What you have to do
Search the material for lines containing the word "dans", and copy each one.

Study material
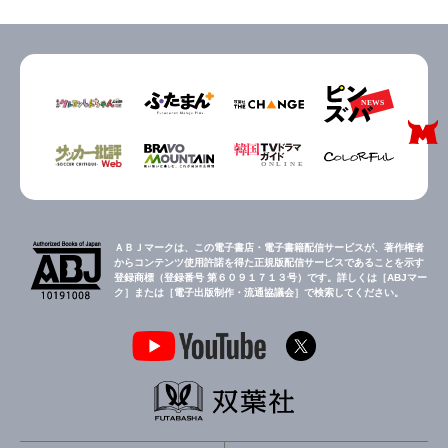
ＡＢＪマークは、この電子書店・電子書籍配信サービスが、著作権者
からコンテンツ使用許諾を得た正規版配信サービスであることを示す
登録商標（登録番号 第６０９１７１３号）です。詳しくは［ABJマー
ク］または［電子出版制作・流通協議会］で検索してください。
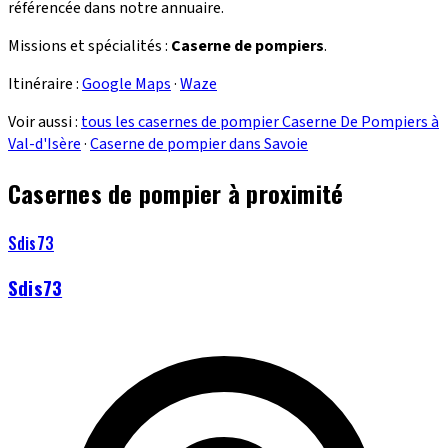
référencée dans notre annuaire.
Missions et spécialités :
Caserne de pompiers
.
Itinéraire :
Google Maps
·
Waze
Voir aussi :
tous les casernes de pompier Caserne De Pompiers à
Val-d'Isère
·
Caserne de pompier dans Savoie
Casernes de pompier à proximité
Sdis73
Sdis73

Problem solution
référencée dans notre annuaire.
Caserne de pompier dans Savoie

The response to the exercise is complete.